Her ne kadar hükümetimiz bu pahalılıkla yani fahiş fiyatlarla mücadele edeceğini deklere etse de kim buna itibar edecek bilemiyorum. Çiftçinin ürünü tarlada bir lira markette on lira. Ama sanayi ürünlerine aldırış eden yok. Ünlü bir marketçi bizde kazanamıyoruz diye feryat ediyor. Aslında asıl feryadı biz ediyoruz. Son günlerde ana tüketim maddelerimiz elektriğe, doğalgaza ve suya yapılan zamlar inanın feleğimizi şaşırttı. Asıl onların fiyatı geri çekilmeli. Bunu yapacakta hükümetimizdir. Marketlere ulaşmadan onlara el atmalılar.
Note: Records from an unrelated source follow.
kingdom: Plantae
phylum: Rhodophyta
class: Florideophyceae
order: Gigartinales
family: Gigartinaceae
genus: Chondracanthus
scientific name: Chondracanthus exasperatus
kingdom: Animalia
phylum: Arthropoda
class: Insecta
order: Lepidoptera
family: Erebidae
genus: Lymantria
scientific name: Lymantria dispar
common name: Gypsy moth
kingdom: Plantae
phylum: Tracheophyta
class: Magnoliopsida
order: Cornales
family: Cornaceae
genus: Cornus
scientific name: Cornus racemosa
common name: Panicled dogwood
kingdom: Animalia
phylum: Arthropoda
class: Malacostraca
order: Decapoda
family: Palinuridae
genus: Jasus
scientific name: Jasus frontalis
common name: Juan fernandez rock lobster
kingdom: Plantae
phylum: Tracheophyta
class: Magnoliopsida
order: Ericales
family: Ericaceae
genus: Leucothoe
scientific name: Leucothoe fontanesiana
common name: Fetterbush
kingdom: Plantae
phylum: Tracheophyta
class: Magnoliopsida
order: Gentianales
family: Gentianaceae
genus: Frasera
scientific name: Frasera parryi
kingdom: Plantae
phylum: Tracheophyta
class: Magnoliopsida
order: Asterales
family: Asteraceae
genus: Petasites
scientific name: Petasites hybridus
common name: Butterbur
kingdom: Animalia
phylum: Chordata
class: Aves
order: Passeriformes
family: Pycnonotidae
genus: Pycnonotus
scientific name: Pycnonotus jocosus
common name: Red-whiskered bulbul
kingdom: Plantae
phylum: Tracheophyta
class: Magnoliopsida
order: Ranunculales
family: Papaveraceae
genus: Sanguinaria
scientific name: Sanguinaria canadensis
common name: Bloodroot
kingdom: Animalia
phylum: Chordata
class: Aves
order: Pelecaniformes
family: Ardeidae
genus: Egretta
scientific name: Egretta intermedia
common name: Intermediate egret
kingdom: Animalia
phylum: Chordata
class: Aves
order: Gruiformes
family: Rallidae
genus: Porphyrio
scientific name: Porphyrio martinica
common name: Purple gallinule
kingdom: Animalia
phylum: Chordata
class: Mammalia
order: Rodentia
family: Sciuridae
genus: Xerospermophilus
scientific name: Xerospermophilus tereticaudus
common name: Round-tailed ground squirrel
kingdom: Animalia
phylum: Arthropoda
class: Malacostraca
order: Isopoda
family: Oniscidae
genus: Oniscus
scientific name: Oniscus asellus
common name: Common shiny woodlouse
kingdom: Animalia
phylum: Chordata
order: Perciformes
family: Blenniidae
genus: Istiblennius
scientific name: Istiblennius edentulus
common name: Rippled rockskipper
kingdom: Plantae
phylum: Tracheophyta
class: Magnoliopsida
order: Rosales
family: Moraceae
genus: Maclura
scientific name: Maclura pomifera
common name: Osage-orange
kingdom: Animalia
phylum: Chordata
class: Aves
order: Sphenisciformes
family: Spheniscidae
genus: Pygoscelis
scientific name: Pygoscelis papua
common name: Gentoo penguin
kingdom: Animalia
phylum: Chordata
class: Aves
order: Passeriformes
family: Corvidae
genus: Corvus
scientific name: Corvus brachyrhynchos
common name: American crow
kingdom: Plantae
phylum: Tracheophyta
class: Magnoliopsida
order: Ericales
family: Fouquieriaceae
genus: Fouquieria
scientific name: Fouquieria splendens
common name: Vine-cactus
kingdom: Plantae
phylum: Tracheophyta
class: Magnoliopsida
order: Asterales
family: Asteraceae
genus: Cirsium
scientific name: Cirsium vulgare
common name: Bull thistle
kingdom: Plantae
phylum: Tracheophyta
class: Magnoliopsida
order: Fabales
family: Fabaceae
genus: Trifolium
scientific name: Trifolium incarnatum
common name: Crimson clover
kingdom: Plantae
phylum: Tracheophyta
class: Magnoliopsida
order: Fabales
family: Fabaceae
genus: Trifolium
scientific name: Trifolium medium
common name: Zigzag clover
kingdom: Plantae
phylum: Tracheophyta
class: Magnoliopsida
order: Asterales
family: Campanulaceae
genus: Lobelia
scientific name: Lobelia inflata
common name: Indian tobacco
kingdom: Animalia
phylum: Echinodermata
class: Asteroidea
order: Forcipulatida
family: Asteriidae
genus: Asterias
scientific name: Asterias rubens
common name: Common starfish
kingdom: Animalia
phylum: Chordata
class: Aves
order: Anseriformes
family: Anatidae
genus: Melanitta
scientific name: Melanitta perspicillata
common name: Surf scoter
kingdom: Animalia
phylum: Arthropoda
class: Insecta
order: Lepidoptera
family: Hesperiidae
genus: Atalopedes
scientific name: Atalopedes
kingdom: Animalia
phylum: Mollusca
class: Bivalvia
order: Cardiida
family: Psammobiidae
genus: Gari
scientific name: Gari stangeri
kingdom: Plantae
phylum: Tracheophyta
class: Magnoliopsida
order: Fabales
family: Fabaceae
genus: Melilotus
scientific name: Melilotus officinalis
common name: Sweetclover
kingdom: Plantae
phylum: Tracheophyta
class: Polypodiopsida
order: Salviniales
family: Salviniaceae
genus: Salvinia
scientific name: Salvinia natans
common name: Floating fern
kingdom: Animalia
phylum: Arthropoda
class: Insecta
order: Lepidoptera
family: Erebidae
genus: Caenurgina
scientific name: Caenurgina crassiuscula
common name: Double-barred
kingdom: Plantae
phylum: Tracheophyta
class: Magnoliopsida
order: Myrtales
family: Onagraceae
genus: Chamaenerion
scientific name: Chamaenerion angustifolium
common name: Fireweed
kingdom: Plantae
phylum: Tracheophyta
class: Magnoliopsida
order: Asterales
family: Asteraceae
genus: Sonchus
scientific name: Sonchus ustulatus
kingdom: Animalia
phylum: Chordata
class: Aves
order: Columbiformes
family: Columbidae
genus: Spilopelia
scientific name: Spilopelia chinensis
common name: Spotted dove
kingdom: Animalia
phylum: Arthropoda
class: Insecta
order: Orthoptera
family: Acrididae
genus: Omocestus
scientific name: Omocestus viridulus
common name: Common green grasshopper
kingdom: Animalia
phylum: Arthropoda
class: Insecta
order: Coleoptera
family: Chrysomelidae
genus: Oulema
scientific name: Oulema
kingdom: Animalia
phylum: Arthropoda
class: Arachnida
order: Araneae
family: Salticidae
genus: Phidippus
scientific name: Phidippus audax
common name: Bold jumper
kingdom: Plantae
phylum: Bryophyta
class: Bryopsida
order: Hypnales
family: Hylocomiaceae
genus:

Sonuç olarak bu devirde yaşamak öyle pek kolay değil dostlar.
Yan gelip yatmak yok. Üretmek; ürettiğimiz kadar tüketmek ve hatta gelecek için de bir miktar stok yapmak artırmak zorundayız.
Kolay değil asgari ücret alıp şehirlerde yaşayabilmek.
Kolay değil ayda 2-3 bin kira vererek okumak, oturmak.
Kolay değil bunların hepsi.. Öyleyse hepsini bir düzene koymak ve ülke insanı olarak hep birlikte huzur içinde yaşamak gerek.
Ne diyelim herkese kolay gelsin.. kolaylıklar dilerim.